This is a really interesting topic, with lots of different ideas. Here are a few thoughts based on my very limited knowledge of insect parasitism.
Mantids are parasitized by a variety of tiny wasps and tachinid flies.
Parasites can get "on board" a mantis. At least one wasp regularly does this, usually mounting a female, living off her tissue as a non-fatal ectoparasite and scooting down the tip of the abdomen to lay her eggs in the mantis's ooth before the protein froth hardens. The larval wasps are parasitoids that each eat one egg.
Usually, if a beetle, or a tarantula is paralyzed by a parasitoid, it remains paralyzed until it is consumed. Eggs are usually laid on rather than in the victim.

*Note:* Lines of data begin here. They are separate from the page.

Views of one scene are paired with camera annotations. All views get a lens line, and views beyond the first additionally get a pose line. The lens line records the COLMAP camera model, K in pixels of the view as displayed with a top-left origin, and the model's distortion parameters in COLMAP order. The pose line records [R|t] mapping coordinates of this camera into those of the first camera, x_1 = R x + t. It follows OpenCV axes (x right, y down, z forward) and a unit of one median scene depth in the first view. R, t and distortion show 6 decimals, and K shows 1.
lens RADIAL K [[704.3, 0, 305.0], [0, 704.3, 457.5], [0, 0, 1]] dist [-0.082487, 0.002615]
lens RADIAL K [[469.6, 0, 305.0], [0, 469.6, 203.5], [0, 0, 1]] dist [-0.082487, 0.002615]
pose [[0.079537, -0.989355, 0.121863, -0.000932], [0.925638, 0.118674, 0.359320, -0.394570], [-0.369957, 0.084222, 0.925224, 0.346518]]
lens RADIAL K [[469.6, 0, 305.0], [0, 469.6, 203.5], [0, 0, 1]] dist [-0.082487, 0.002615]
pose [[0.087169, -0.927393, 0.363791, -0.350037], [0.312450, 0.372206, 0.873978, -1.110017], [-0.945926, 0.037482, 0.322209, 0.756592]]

Parasites that lay their eggs on the surface of their prey can parasitize a small number of related insects. Those that lay their eggs inside the prey often specialize in one species. The host's immune system will try to engulf or destroy the eggs, and the parasite needs to suppress these defenses with a variety of species-specific viruses and egg coatings. The parasitic larva can also control the host's hormones so that the host and parasite pupate at the same time. For this reason, and for the reason that Superfreak pointed out yesterday, the transfer of a parasite from one host to another by being eaten is as close to impossible as anything in nature can be. Of course, I am not talking here about parasites like the mosquito that use multiple hosts in their life cycle.

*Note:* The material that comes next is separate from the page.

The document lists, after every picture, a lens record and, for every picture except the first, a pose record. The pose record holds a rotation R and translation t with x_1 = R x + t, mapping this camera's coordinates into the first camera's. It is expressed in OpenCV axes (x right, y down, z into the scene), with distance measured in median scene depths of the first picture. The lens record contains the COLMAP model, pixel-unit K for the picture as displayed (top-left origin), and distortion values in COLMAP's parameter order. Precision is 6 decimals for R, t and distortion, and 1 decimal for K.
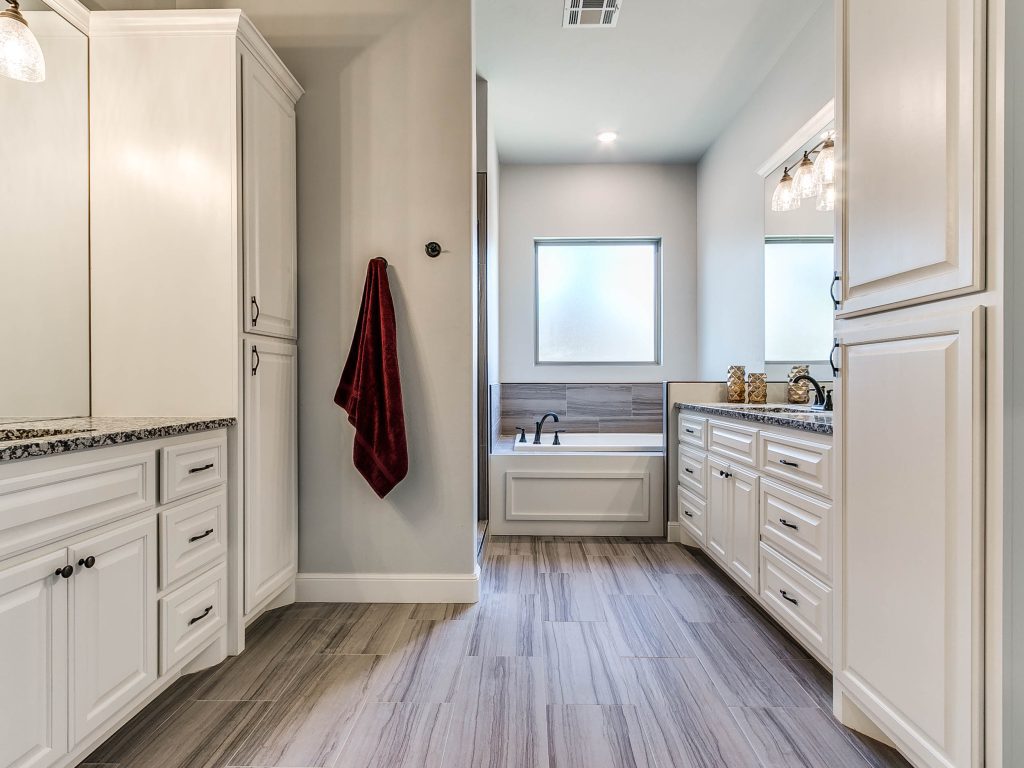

Also, for obvious reasons, one host insect can only support a biomass substantially smaller than itself until close to the end of its life. For this reason the number of parasites per host is very limited. It is believed that when a parasite injects an egg into a host, she leaves a pheromone marker so that no other parasite or close relative will reparasitize it. This is one of the main reasons why I think that Rick's mantis and someone else's dead grasshopper were not parasitized, even though both are subject to parasitism.

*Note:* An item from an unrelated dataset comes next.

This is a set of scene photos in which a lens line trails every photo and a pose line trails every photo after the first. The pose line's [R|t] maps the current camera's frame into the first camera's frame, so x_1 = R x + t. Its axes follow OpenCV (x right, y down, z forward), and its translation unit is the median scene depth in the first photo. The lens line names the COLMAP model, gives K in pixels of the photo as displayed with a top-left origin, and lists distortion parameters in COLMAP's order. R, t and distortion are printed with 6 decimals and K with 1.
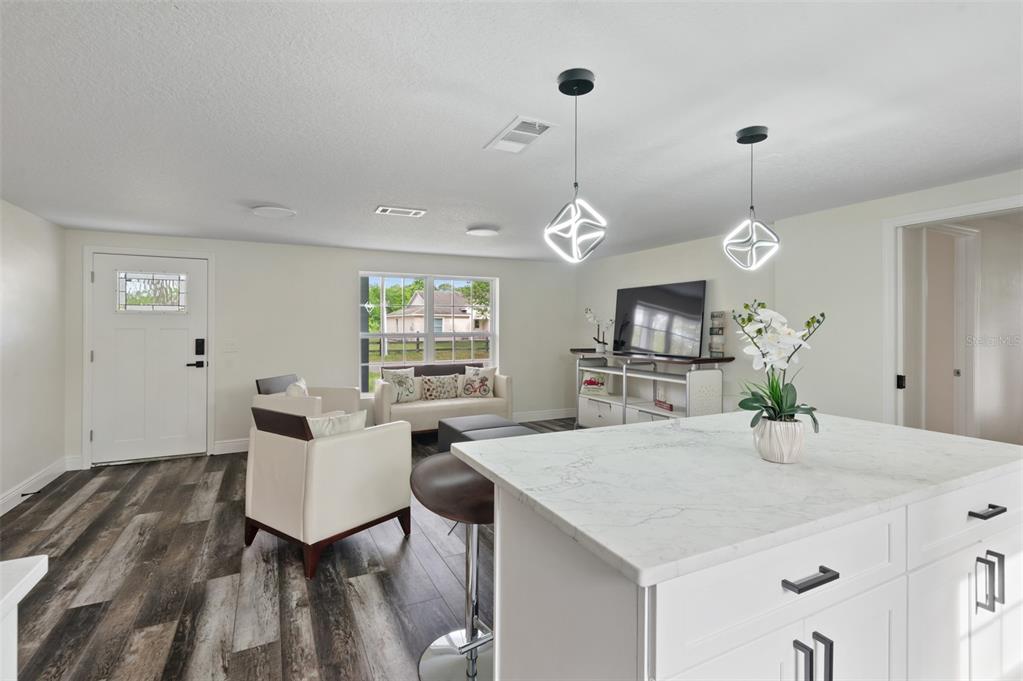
lens RADIAL K [[471.2, 0, 504.7], [0, 471.2, 325.9], [0, 0, 1]] dist [0.004857, 0.000132]
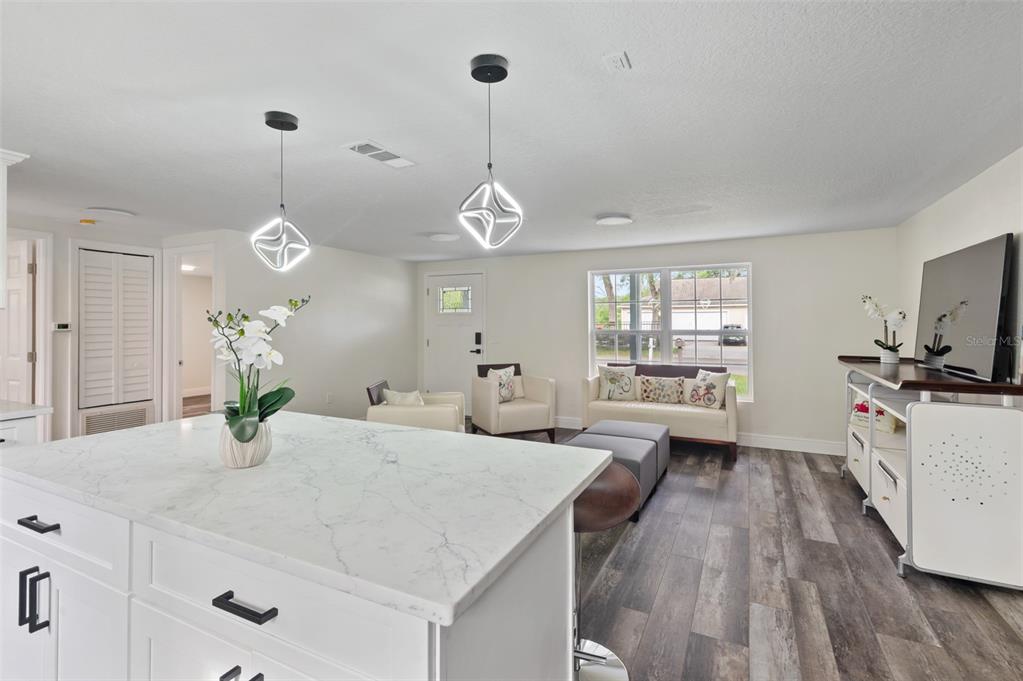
lens RADIAL K [[471.2, 0, 504.7], [0, 471.2, 325.9], [0, 0, 1]] dist [0.004857, 0.000132]
pose [[0.603529, 0.003935, -0.797332, 0.416019], [0.003829, 0.999962, 0.007834, -0.002107], [0.797332, -0.007781, 0.603491, 0.209989]]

I suspect that when you find a dead insect or one that contains dead or necrotic tissue that is full of maggots, the maggots, like house and phorid fly larvae, are simply eating the dead flesh and did not get there before a fly laid its eggs in the dead tissue. So I'm going to bet hat the maggots turn out to belong to some small, non parasitic fly.
Arkanis: we don't need insect parasites, we already have a huge number of nematodes, trematodes and cystodes, that just love human insides and can't wait to leap on us!